Pennyrile Forest Park Manager Voges Reflects On December 10

On November 1, 2021, Melisa Voges began her first day as the park manager for Pennyrile Forest State Park.

Following in the footsteps of folks like Pete Bowles and Bill Thielen, she was hoping for a smooth transition. One filled with Christmas parties, family reunions, small business conferences, and perhaps some guests looking for a greener and secretly serene getaway.

But around the midnight hour of December 10, 2021, busloads of local refugees came pouring into the property — as nearby Dawson Springs had been destroyed by a mile-wide, EF4 tornado.

Six weeks after taking the position, her job and her property went from hospitality to hospital.

A year later, she vividly remembers the evening.

Of course, one evening became nearly 10 months, as those displaced guests worked through FEMA and state appropriations to procure travel trailers, rental property or found outside family to join.

She said one unnamed family remains on the park’s property in a travel trailer, with her last tornado-stricken inhabitants leaving this past October.

In the in-between, Pennyrile Forest State Park became its own small city — one filled with a bit of normalcy.

The park and its staff, she added, embraced every emotion together.

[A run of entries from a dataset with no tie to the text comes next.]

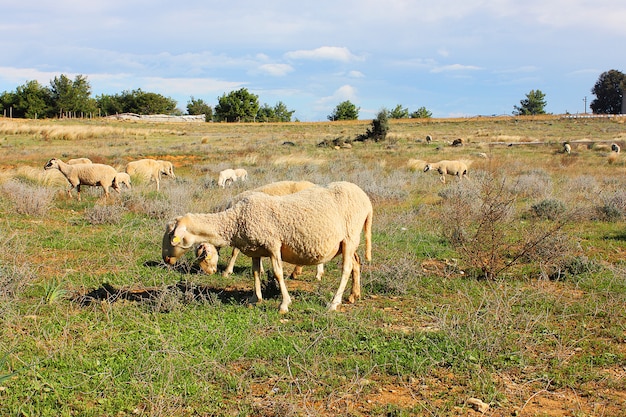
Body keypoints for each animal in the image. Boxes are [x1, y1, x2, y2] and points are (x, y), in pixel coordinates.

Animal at [163, 180, 372, 312]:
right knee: (356, 262)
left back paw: (334, 303)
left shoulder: (273, 245)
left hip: (350, 236)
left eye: (172, 235)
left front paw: (284, 304)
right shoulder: (256, 250)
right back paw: (354, 295)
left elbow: (278, 273)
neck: (236, 219)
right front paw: (255, 298)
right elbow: (255, 272)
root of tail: (366, 200)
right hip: (348, 242)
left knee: (346, 268)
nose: (165, 259)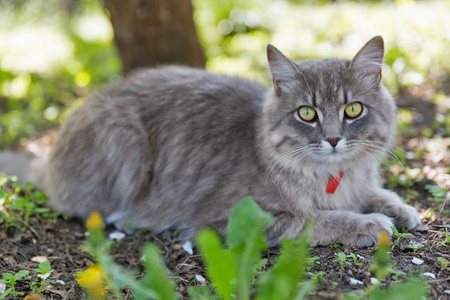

They prayed together. They cried together. They celebrated small victories together.

Many of the trailers in and around Dawson Springs have now had to be passed to eastern Kentucky families, who six months later experienced their own tragedy in a torrential flood that obliterated low-lying properties in 13 counties.

Voges said the training west Kentucky’s parks received following the tornadoes — including Kenlake State Resort Park in Marshall County and Lake Barkley State Resort Park in Trigg County — has had to be transferred that direction.

Certainly there were difficulties and challenges that came with this unplanned task, but Voges said the experience brought her and her staff together over these last few months.

Guests who lost reservations, she said, were more than understanding of the circumstances.

State parks, in general, have been at the forefront of emergency response in these last 36 months — spanning all the way back to the beginning of the COVID-19 pandemic.

Gov. Andy Beshear and other local, regional and state dignitaries on both sides of the aisle have noted that the parks system remains in a critical need of new, flush funding for improvements.

And Voges said some repairs have already been made.

More than anything, however, Voges said she and her staff are more prepared for emergencies — should the need unfortunately arrive once again.

Spanning northern Christian County and southern Hopkins County, Pennyrile Forest State Park is more than 800 acres of forest and shallow wetlands, built in 1938 near an existing and crudely-dammed lake. A 24-room lodge and restaurant overlook this 56-acre non-motorized boating aquifer, too, and is joined with cottages, a campground, several multi-purpose trails and an 18-hole golf course.